Face detection has been an important application scenario in the field of object detection, where the task goal is to find out the face in the image and determine its location, and the traditional face detection is mainly done by manually extracting the face features and then using a sliding window to match out the face in the image, where the representative algorithm is VJ detector [4]. Object detection has achieved great success since it entered the era of deep learning, and face detection algorithms are inextricably linked with general-purpose object detection algorithms such as the RCNN family. A cascaded CNN containing multiple cascaded DCNN classifiers was proposed [45], which improves the speed of face detection and solves the problems caused by illumination and angle in some realistic applications. To improve the problem of multi-pose and face occlusion recognition, [46] was proposed subsequently.

5.2 Text Detection

Text is one of the most important information carriers in human society and is a necessary part of people's lives. Text detection in images has important applications in many aspects, such as intelligent traffic, recognizing road signs and slogans. Used for information extraction, automatic recognition of text in natural scenes can save a lot of resources and protect customer privacy.

In the early days, text detection was usually extracted manually, but in the era of deep learning, features are usually extracted automatically using neural networks. This has greatly improved efficiency and simplified the workflow.

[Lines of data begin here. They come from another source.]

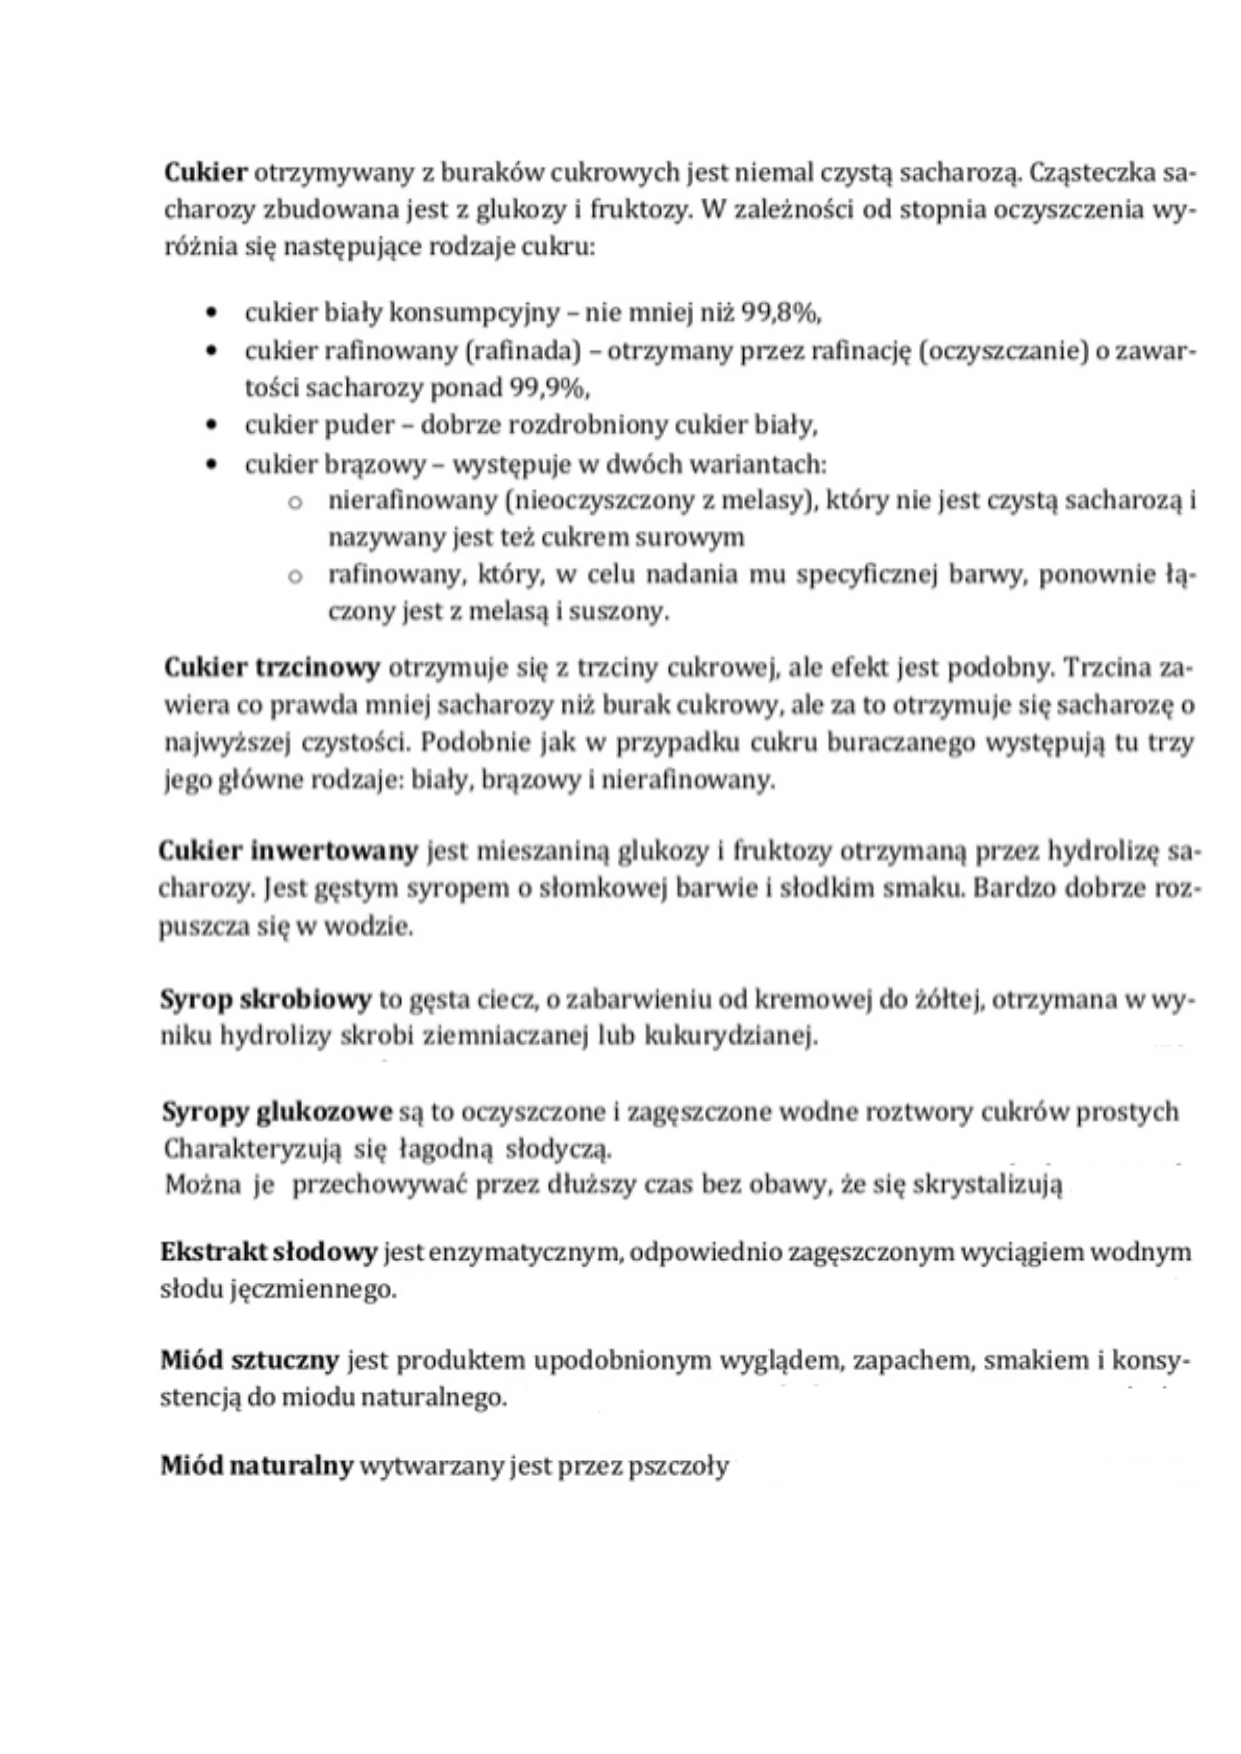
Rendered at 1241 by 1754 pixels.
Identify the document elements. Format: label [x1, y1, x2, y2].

picture [147, 147, 1212, 640]
picture [147, 978, 1210, 1062]
picture [147, 643, 1212, 805]
picture [147, 1442, 1210, 1493]
picture [147, 1337, 1212, 1418]
picture [147, 830, 1210, 954]
picture [147, 1233, 1212, 1313]
picture [147, 1086, 1210, 1208]
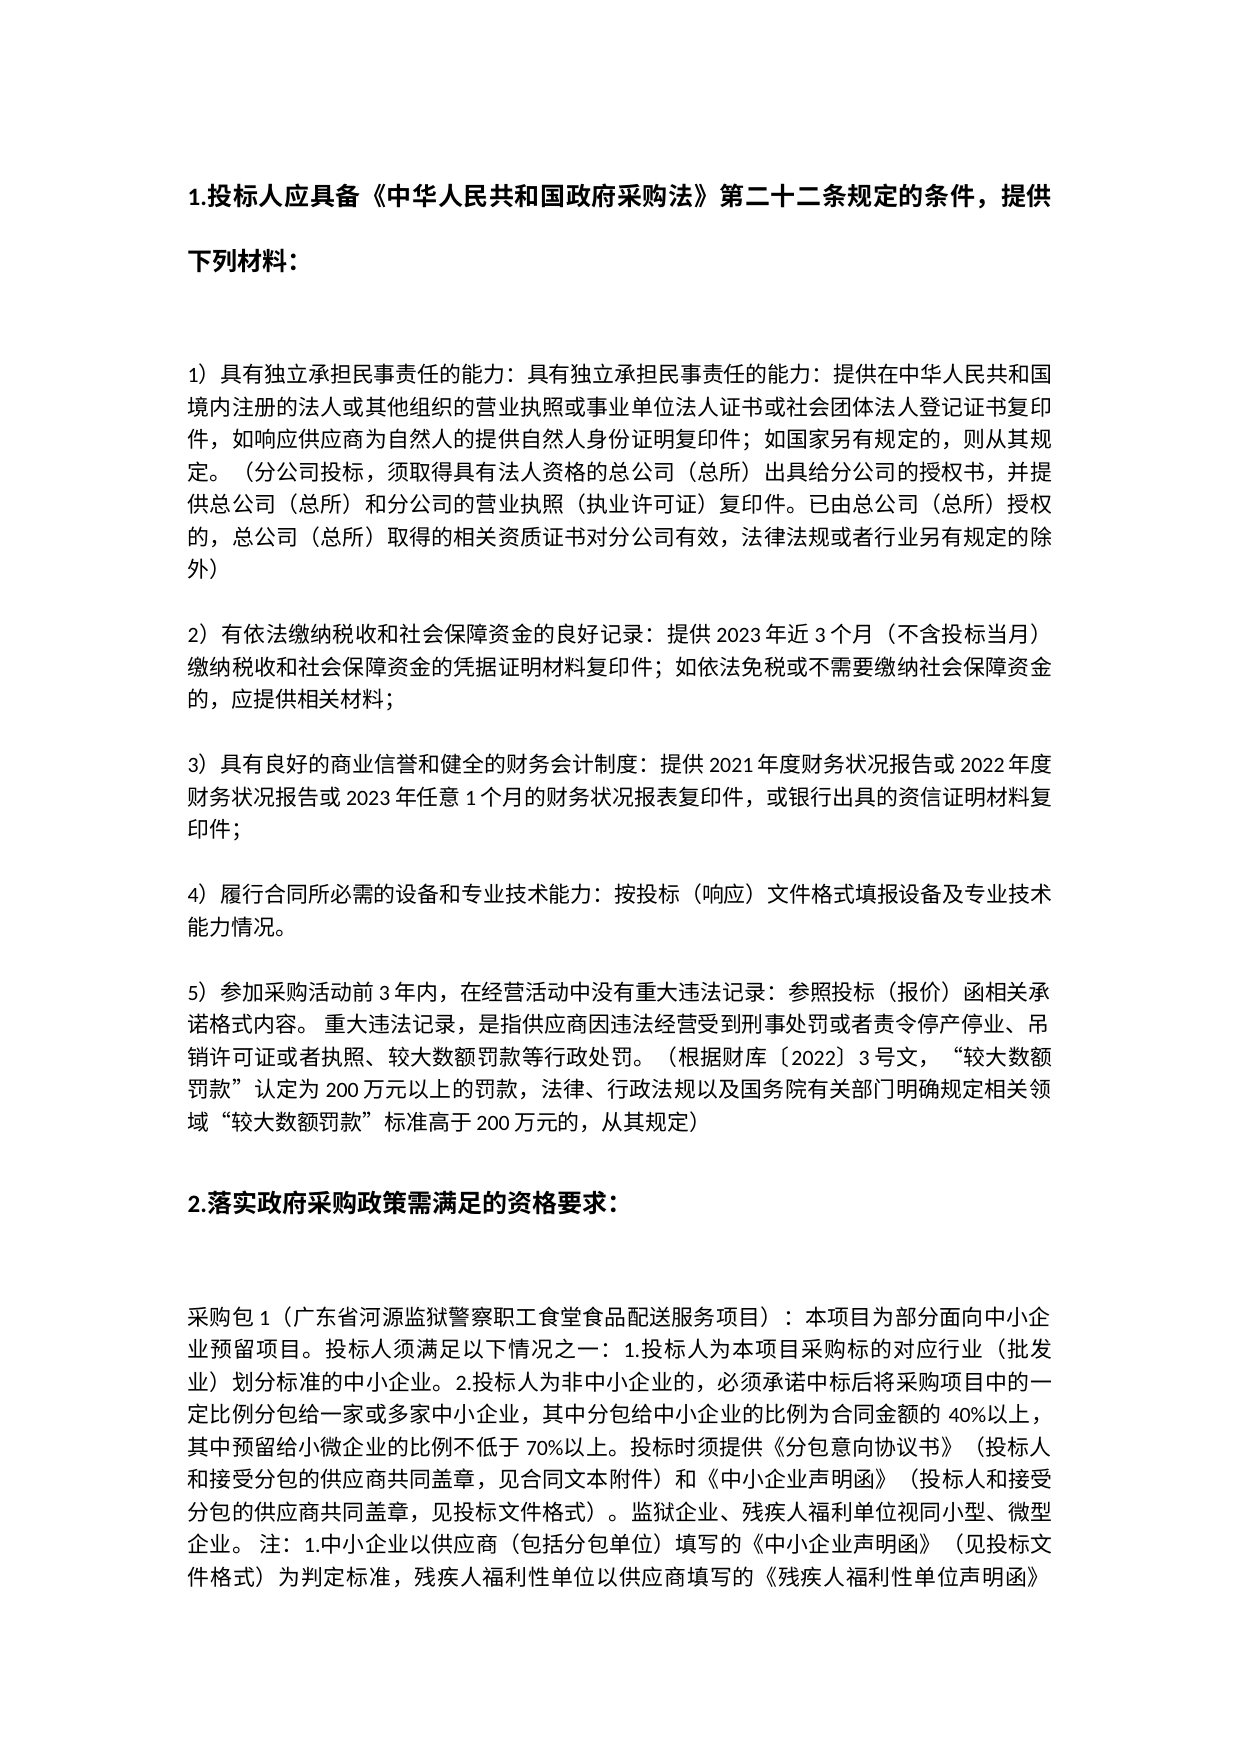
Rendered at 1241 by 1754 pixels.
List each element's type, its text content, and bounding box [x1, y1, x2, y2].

text 2）有依法缴纳税收和社会保障资金的良好记录：提供2023年近3个月（不含投标当月）缴纳税收和社会保障资金的凭据证明材料复印件；如依法免税或不需要缴纳社会保障资金的，应提供相关材料； [187, 617, 1053, 714]
text 1）具有独立承担民事责任的能力：具有独立承担民事责任的能力：提供在中华人民共和国境内注册的法人或其他组织的营业执照或事业单位法人证书或社会团体法人登记证书复印件，如响应供应商为自然人的提供自然人身份证明复印件；如国家另有规定的，则从其规定。（分公司投标，须取得具有法人资格的总公司（总所）出具给分公司的授权书，并提供总公司（总所）和分公司的营业执照（执业许可证）复印件。已由总公司（总所）授权的，总公司（总所）取得的相关资质证书对分公司有效，法律法规或者行业另有规定的除外） [187, 357, 1053, 584]
text 2.落实政府采购政策需满足的资格要求： [187, 1169, 1053, 1234]
text 1.投标人应具备《中华人民共和国政府采购法》第二十二条规定的条件，提供下列材料： [187, 162, 1053, 292]
text 4）履行合同所必需的设备和专业技术能力：按投标（响应）文件格式填报设备及专业技术能力情况。 [187, 877, 1053, 942]
text 5）参加采购活动前3年内，在经营活动中没有重大违法记录：参照投标（报价）函相关承诺格式内容。 重大违法记录，是指供应商因违法经营受到刑事处罚或者责令停产停业、吊销许可证或者执照、较大数额罚款等行政处罚。（根据财库〔2022〕3号文，“较大数额罚款”认定为200万元以上的罚款，法律、行政法规以及国务院有关部门明确规定相关领域“较大数额罚款”标准高于200万元的，从其规定） [187, 974, 1053, 1137]
text 3）具有良好的商业信誉和健全的财务会计制度：提供2021年度财务状况报告或2022年度财务状况报告或2023年任意1个月的财务状况报表复印件，或银行出具的资信证明材料复印件； [187, 747, 1053, 844]
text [187, 1299, 1053, 1592]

Mainstream text detection is divided into two ways, one is to first detect the text with generic object detection and then identify the text content, including image pre-processing, feature representation, sequence modeling (or character segmentation recognition), and prediction. Among the representative algorithms are [47] and others. And one is the end-to-end recognition approach, in which text detection and text recognition were previously divided into two separate problems, while end-to-end systems unite them into one, and recently, building real-time and efficient end-to-end systems has become a new trend in the community [48].

6 Conclusions

This paper reviewed the evolution of object detection, focusing on the contribution of deep learning-based object detection to the industry and research development, as well as comparing its advantages and where it has advanced compared to traditional approaches. The architecture of landmark backbone networks for target detection, such as AlexNet, VGG, GoogleNet, and ResNet was analyzed. Deep learning-based target detection algorithms such as R-CNN, Fast R-CNN, and Faster R-CNN were summarized and reviewed, and their differences from traditional object detection algorithms are analyzed and their characteristics were compared. The architectures of One Stage algorithms YOLO and SSD were concisely outlined, and their advantages and disadvantages were compared with Two Stage algorithms, and their operational effects were illustrated. Four major datasets in the field of object detection were introduced and the evaluation criteria of the models were parsed. Finally, a summary of the classic applications in target detection.